(Extracted records)
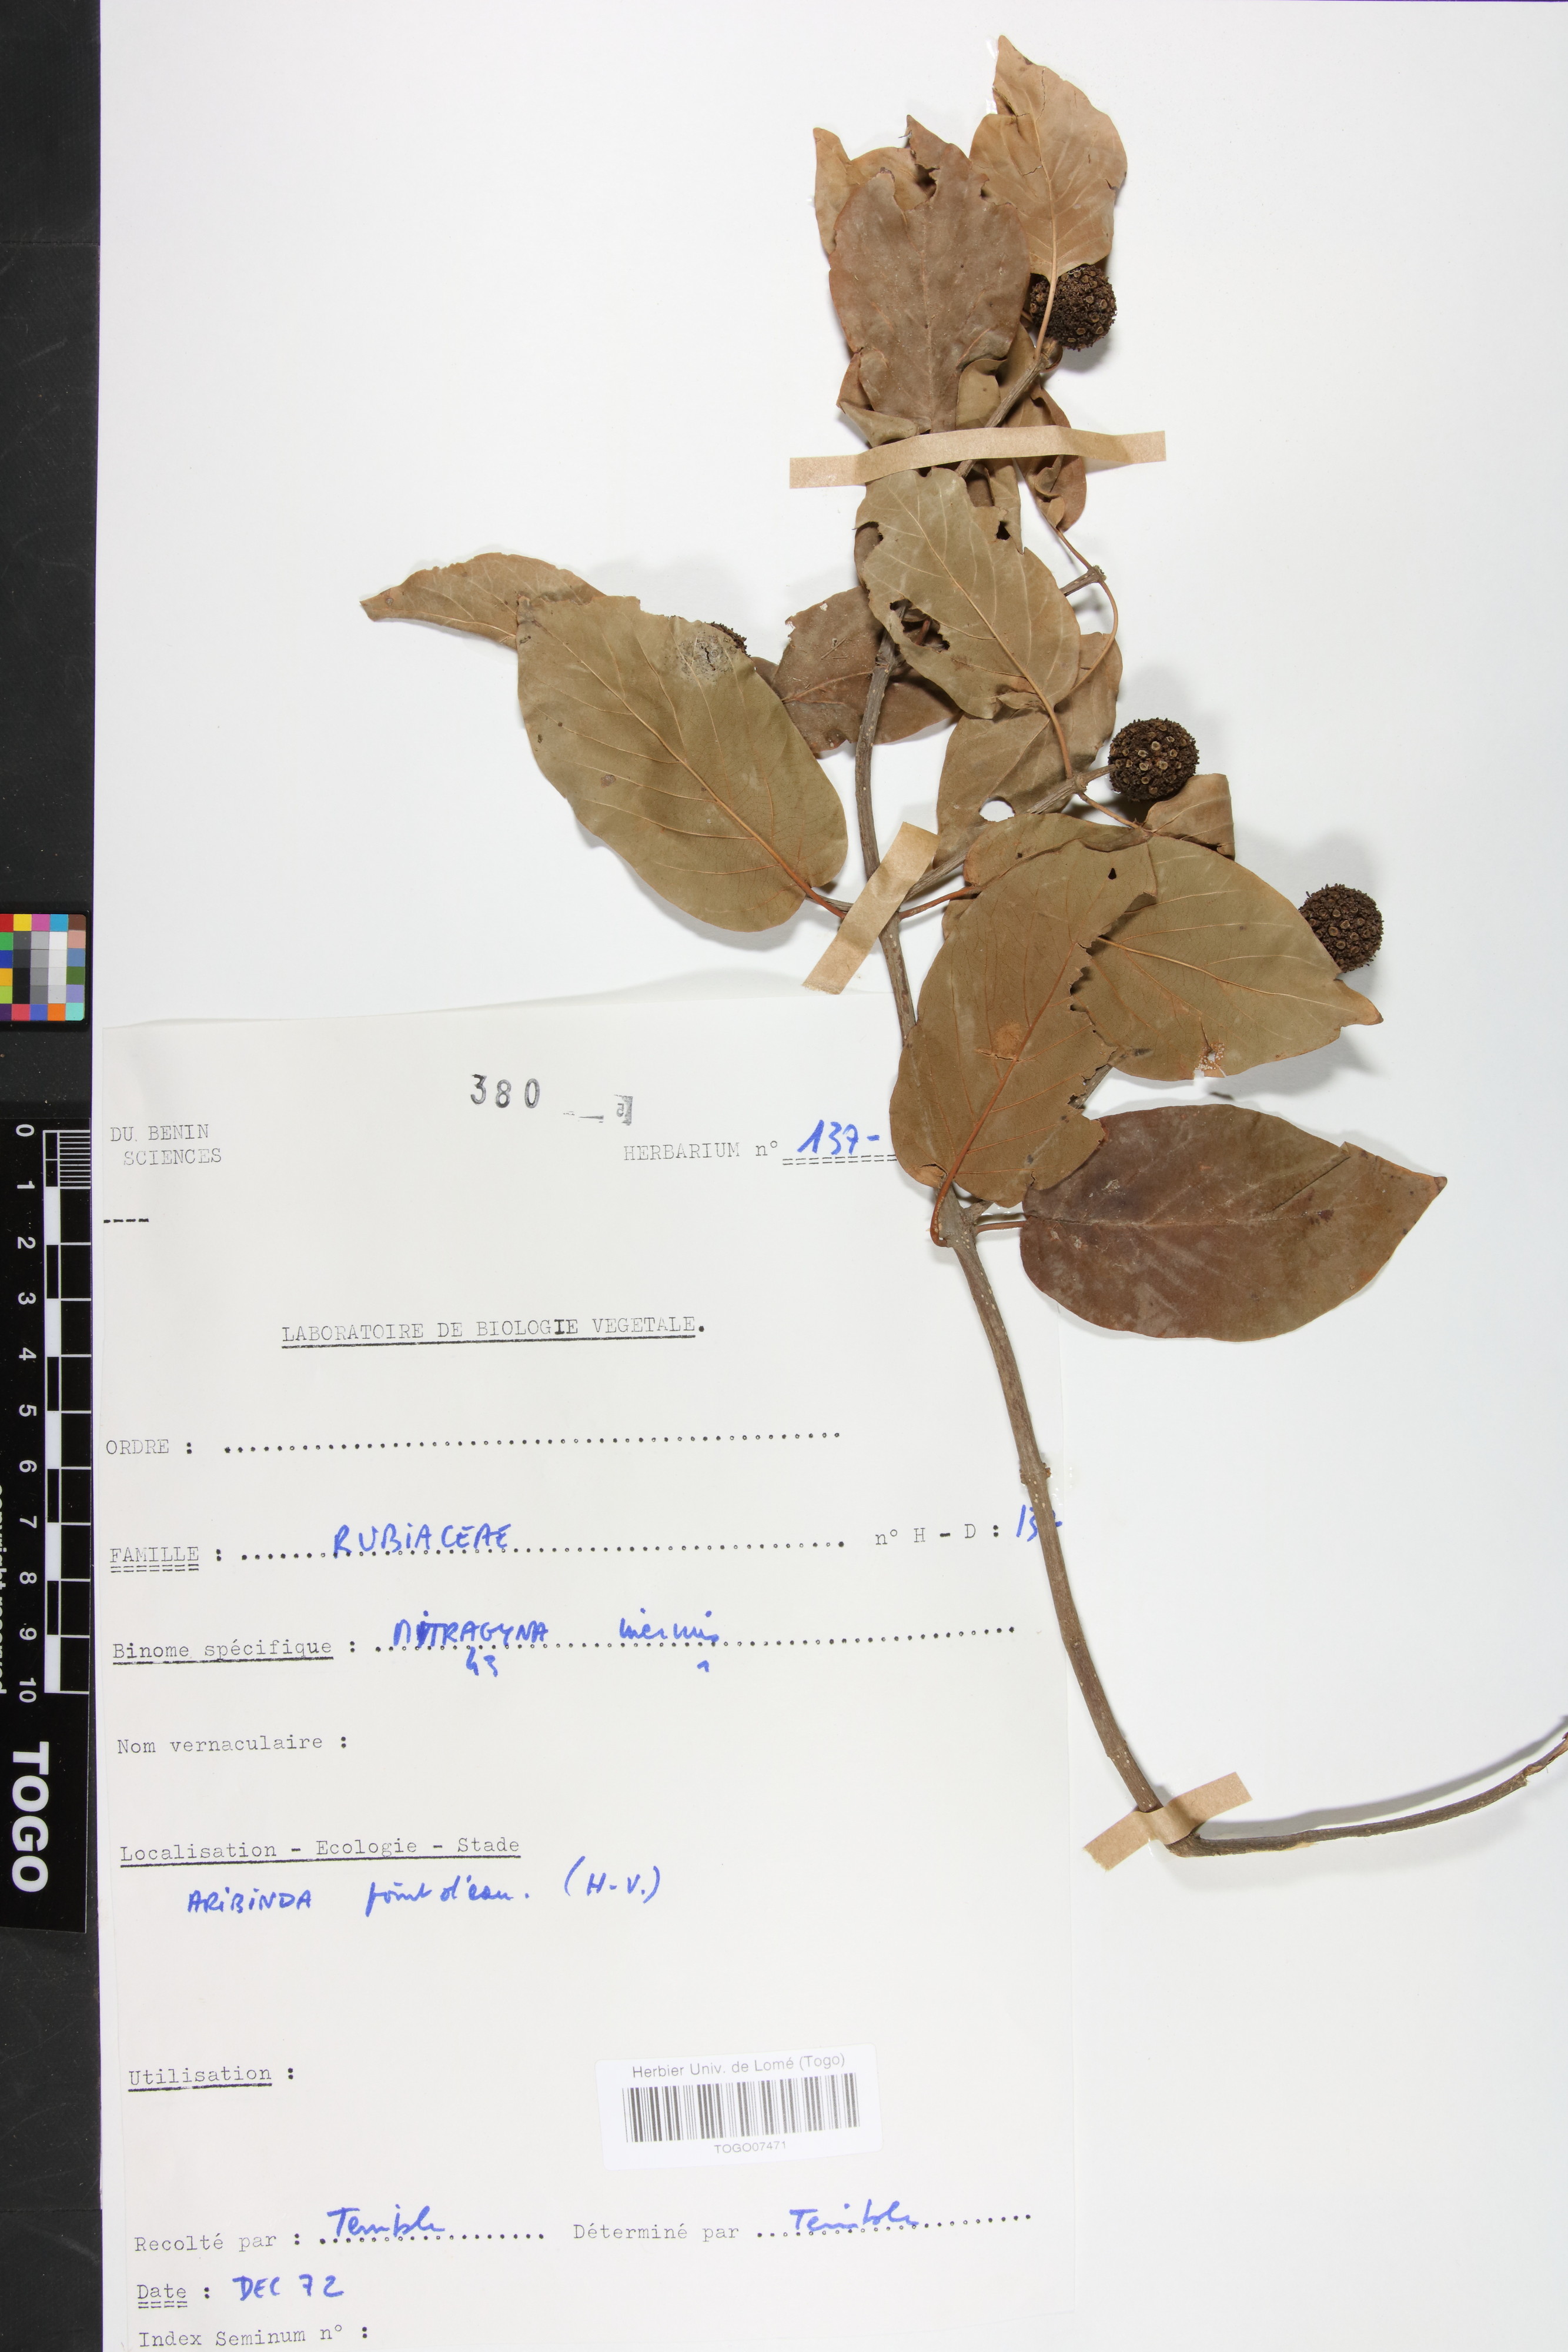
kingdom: Plantae
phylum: Tracheophyta
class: Magnoliopsida
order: Gentianales
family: Rubiaceae
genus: Mitragyna
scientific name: Mitragyna inermis
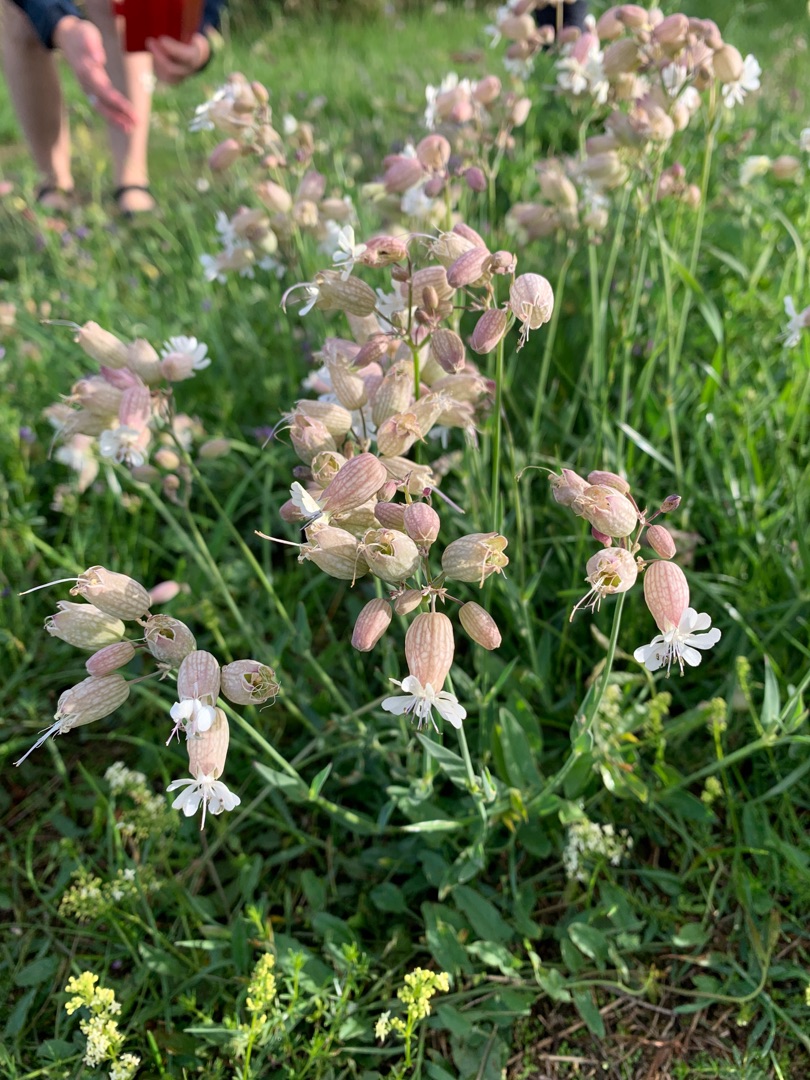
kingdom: Plantae
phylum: Tracheophyta
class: Magnoliopsida
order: Caryophyllales
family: Caryophyllaceae
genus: Silene
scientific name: Silene vulgaris
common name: Blæresmælde
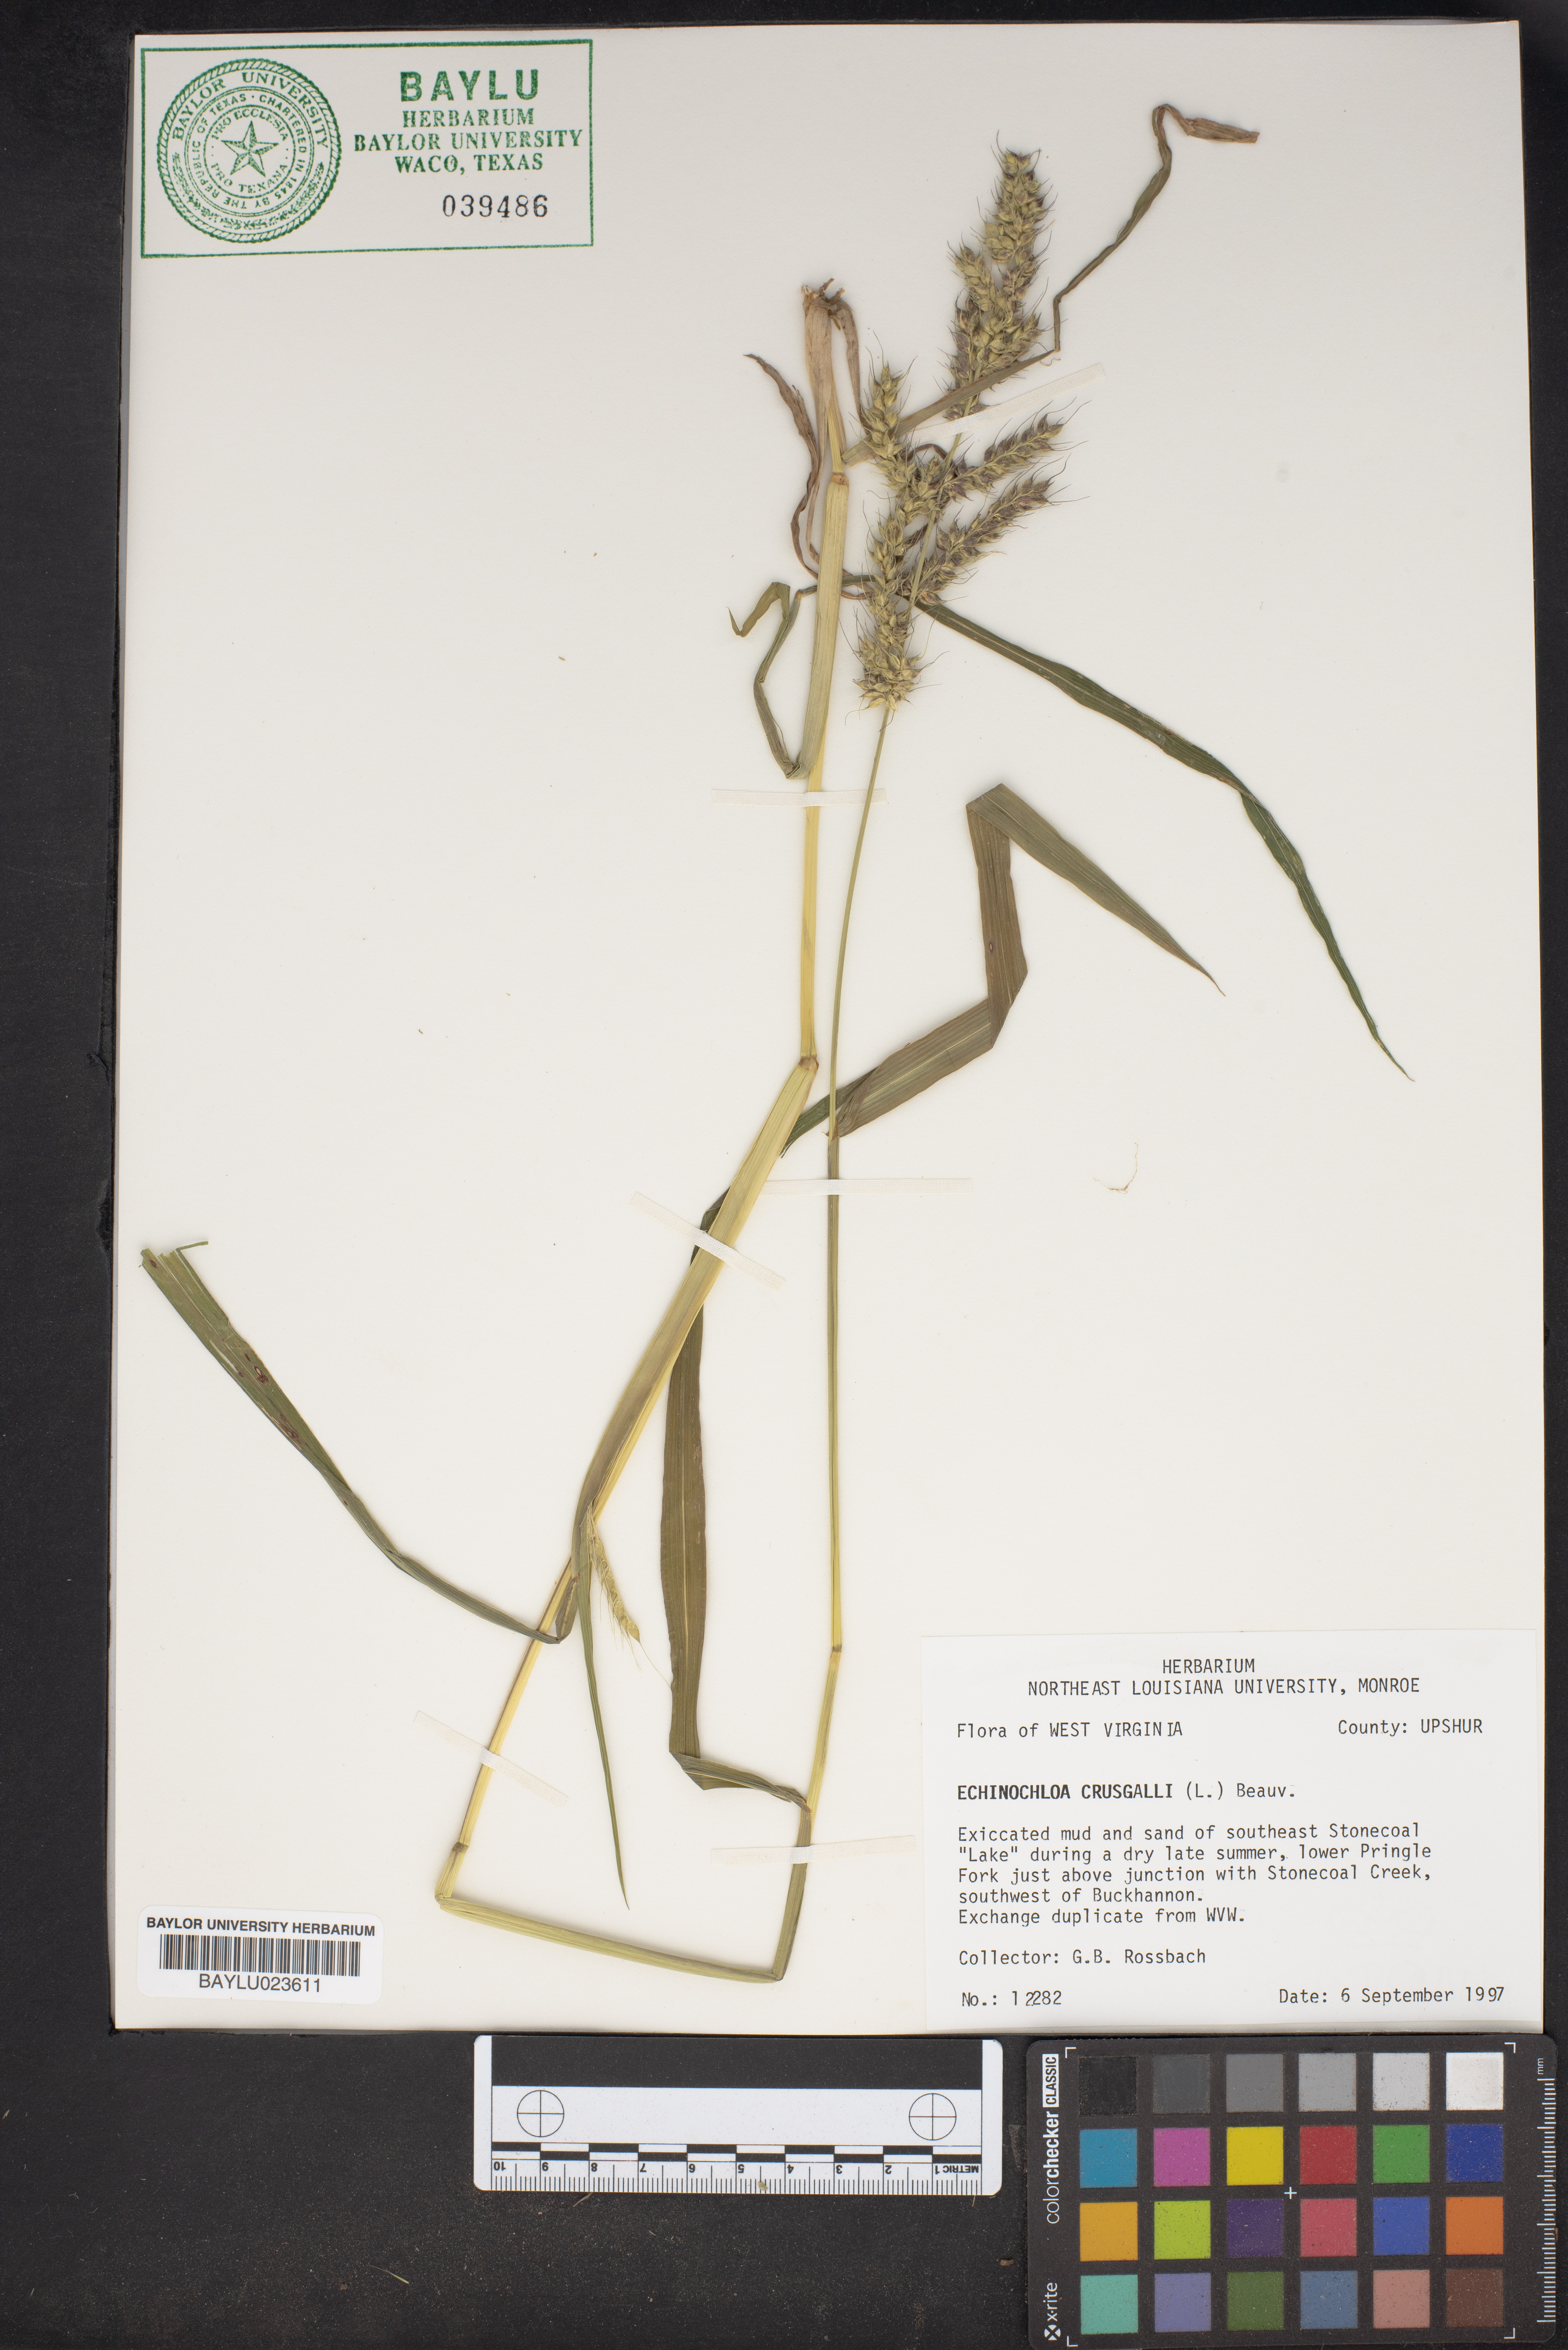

**What to produce:** Swap "scientific name" for "binomial" throughout the records and give the lines again with nothing else changed. Please leave the pictures out of your answer.

**Completed exercise:**
kingdom: Plantae
phylum: Tracheophyta
class: Magnoliopsida
order: Gentianales
family: Rubiaceae
genus: Mitragyna
binomial: Mitragyna inermis
kingdom: Plantae
phylum: Tracheophyta
class: Magnoliopsida
order: Caryophyllales
family: Caryophyllaceae
genus: Silene
binomial: Silene vulgaris
common name: Blæresmælde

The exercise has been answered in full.